*Exercise instructions:* Reproduce the entries beneath exactly, without their images.

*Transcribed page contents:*
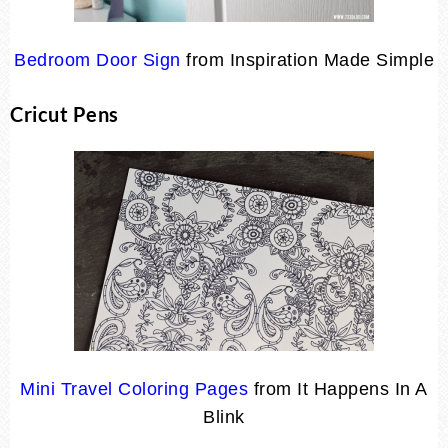
Bedroom Door Sign
from Inspiration Made Simple
Cricut Pens
Mini Travel Coloring Pages
from It Happens In A
Blink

*Solution below:*
Bedroom Door Sign
from Inspiration Made Simple
Cricut Pens
Mini Travel Coloring Pages
from It Happens In A
Blink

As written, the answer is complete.